*Data under study:*
==============================

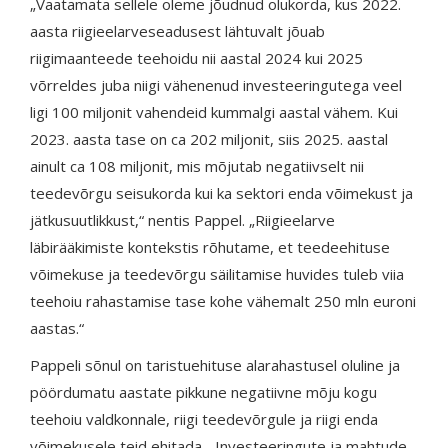
„Vaatamata sellele oleme jõudnud olukorda, kus 2022.
aasta riigieelarveseadusest lähtuvalt jõuab
riigimaanteede teehoidu nii aastal 2024 kui 2025
võrreldes juba niigi vähenenud investeeringutega veel
ligi 100 miljonit vahendeid kummalgi aastal vähem. Kui
2023. aasta tase on ca 202 miljonit, siis 2025. aastal
ainult ca 108 miljonit, mis mõjutab negatiivselt nii
teedevõrgu seisukorda kui ka sektori enda võimekust ja
jätkusuutlikkust,“ nentis Pappel. „Riigieelarve
läbirääkimiste kontekstis rõhutame, et teedeehituse
võimekuse ja teedevõrgu säilitamise huvides tuleb viia
teehoiu rahastamise tase kohe vähemalt 250 mln euroni
aastas.“
Pappeli sõnul on taristuehituse alarahastusel oluline ja
pöördumatu aastate pikkune negatiivne mõju kogu
teehoiu valdkonnale, riigi teedevõrgule ja riigi enda
võimekusele teid ehitada. „Investeeringute ja mahtude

==============================

*What to produce:*
Omit the pictures. Transcribe every record exactly.

*Response for this exercise:*
„Vaatamata sellele oleme jõudnud olukorda, kus 2022.
aasta riigieelarveseadusest lähtuvalt jõuab
riigimaanteede teehoidu nii aastal 2024 kui 2025
võrreldes juba niigi vähenenud investeeringutega veel
ligi 100 miljonit vahendeid kummalgi aastal vähem. Kui
2023. aasta tase on ca 202 miljonit, siis 2025. aastal
ainult ca 108 miljonit, mis mõjutab negatiivselt nii
teedevõrgu seisukorda kui ka sektori enda võimekust ja
jätkusuutlikkust,“ nentis Pappel. „Riigieelarve
läbirääkimiste kontekstis rõhutame, et teedeehituse
võimekuse ja teedevõrgu säilitamise huvides tuleb viia
teehoiu rahastamise tase kohe vähemalt 250 mln euroni
aastas.“
Pappeli sõnul on taristuehituse alarahastusel oluline ja
pöördumatu aastate pikkune negatiivne mõju kogu
teehoiu valdkonnale, riigi teedevõrgule ja riigi enda
võimekusele teid ehitada. „Investeeringute ja mahtude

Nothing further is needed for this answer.